Thanks for your help

Hi,
How about disabling eval and doing training first and profile it? Then you can profile the eval with no training. Would that work?
Thanks

Thanks for your help @ecan !
Yes, it can be work if disabled training step .
By the way , cloud I set profile.start() & profile.end() around sess.run to profile separately, or that’s only useful for pytorch dlprof?
Thanks

That is in pytorch. I believe tf has something similar but I couldn’t remember right now. I will update here if I find it.
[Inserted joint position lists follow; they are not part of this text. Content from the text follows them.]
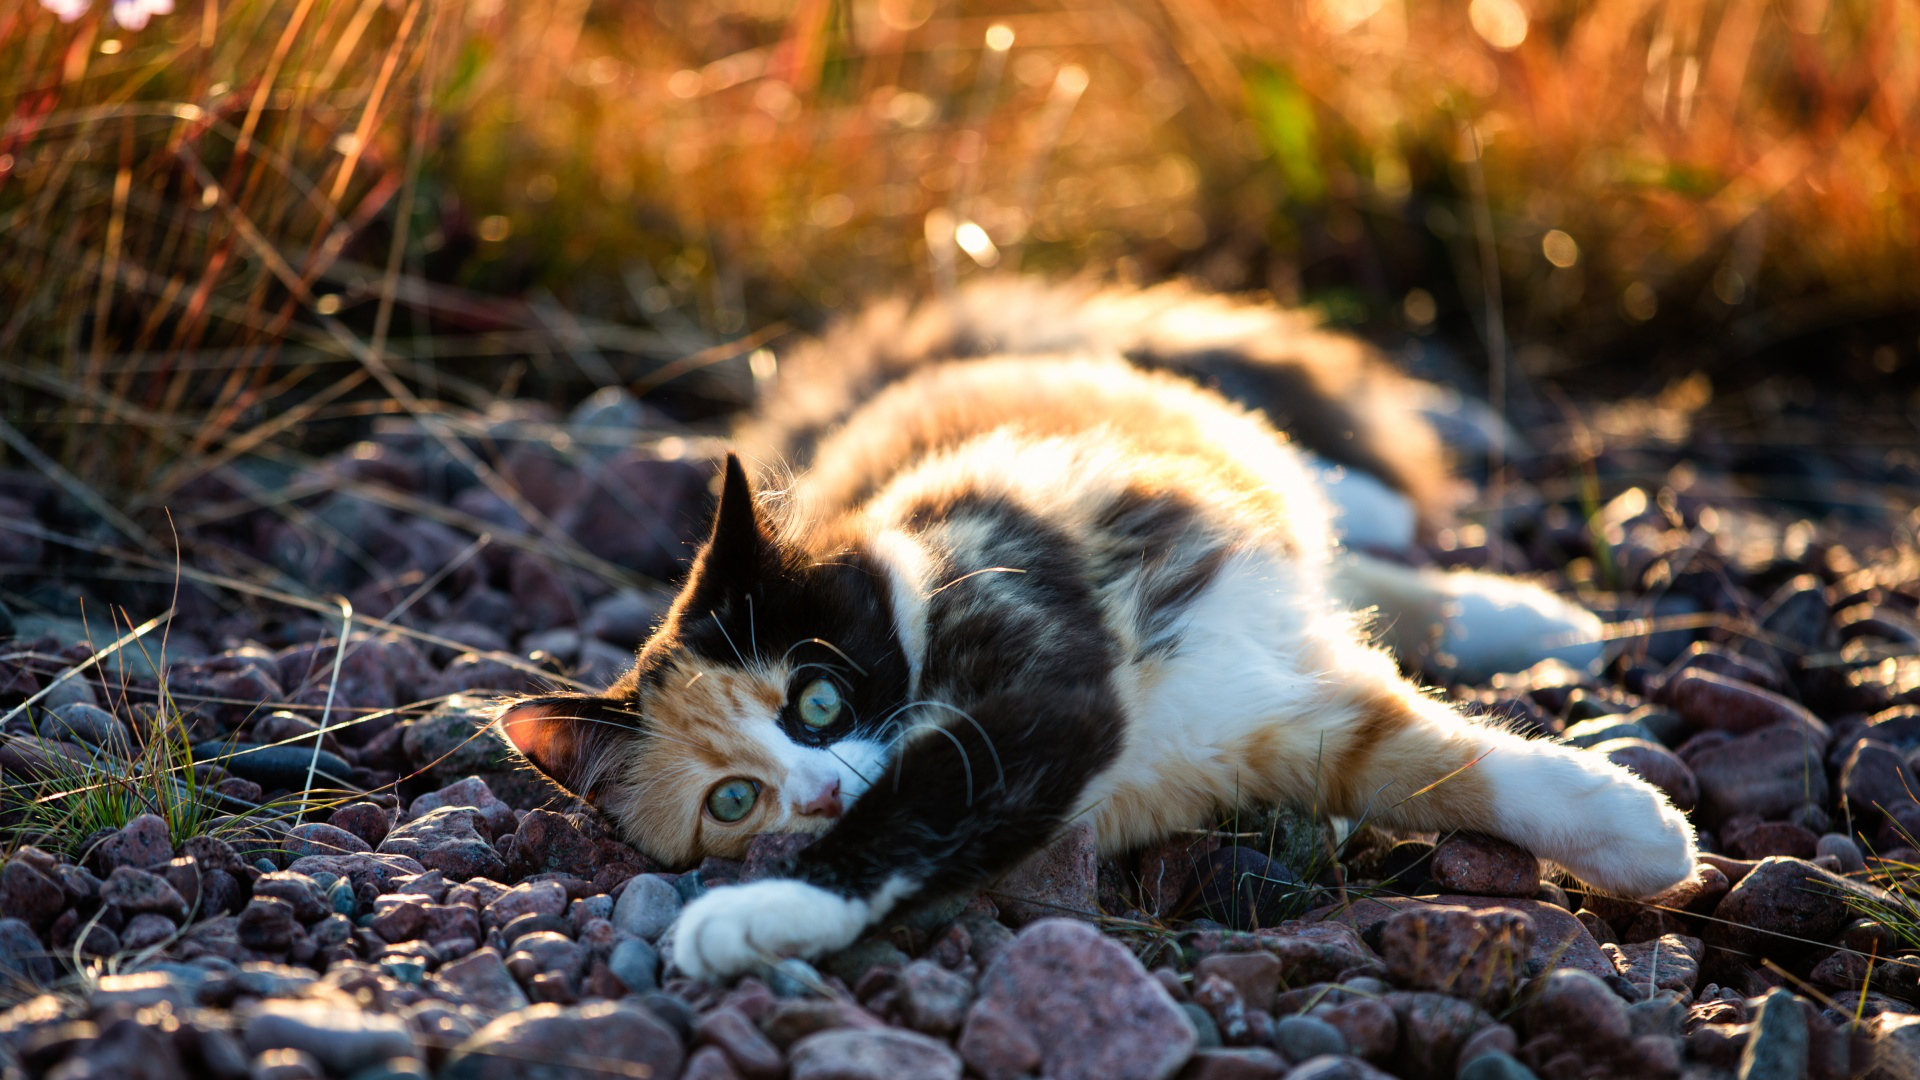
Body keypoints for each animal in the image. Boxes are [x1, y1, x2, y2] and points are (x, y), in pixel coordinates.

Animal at [495, 274, 1697, 976]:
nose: (822, 792)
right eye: (733, 801)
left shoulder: (1036, 669)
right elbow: (1433, 757)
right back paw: (1535, 619)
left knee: (1319, 495)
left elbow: (921, 802)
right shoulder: (1268, 733)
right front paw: (1632, 831)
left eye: (818, 695)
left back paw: (1459, 556)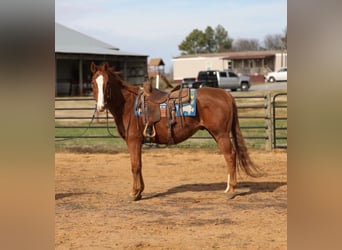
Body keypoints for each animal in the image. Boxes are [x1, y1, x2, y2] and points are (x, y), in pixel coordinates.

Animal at [89, 63, 258, 201]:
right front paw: (140, 191)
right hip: (217, 134)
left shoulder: (134, 141)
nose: (101, 106)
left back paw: (230, 190)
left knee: (230, 156)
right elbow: (140, 165)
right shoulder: (138, 143)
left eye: (107, 83)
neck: (129, 105)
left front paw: (134, 193)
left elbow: (135, 166)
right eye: (93, 83)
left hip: (221, 135)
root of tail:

Thanks

Hi ecan , @ecan
Now I try to batch profile of different networks inference by trtexec in one shell script,such as:

dlprof --mode=tensorrt  --iter_start=200 --iter_stop=209 --reports=all --output_path=./dlprof/1  trtexec  --loadEngine=1.trt  
dlprof --mode=tensorrt  --iter_start=200 --iter_stop=209 --reports=all --output_path=./dlprof/2  trtexec  --loadEngine=2.trt
:
dlprof --mode=tensorrt  --iter_start=200 --iter_stop=209 --reports=all --output_path=./dlprof/xx  trtexec  --loadEngine=xx.trt

xx.trt is build from onnx file by tensorRT.

However, an error will be reported that the database is locked on the network at random

[DLProf-01:26:26] DLprof completed system call successfully
[DLProf-01:27:59] Error Occurred:
[DLProf-01:27:59] database is locked

If it’s possible, could you tell me what’s the reason and how to avoid it .

Can you please check how many files / folders 1 dlprof call creates? dlprof uses default names for a range out output files / folders and this error seemed to me like a file from the previous call is still locked while another one is trying to write to that file. Thanks.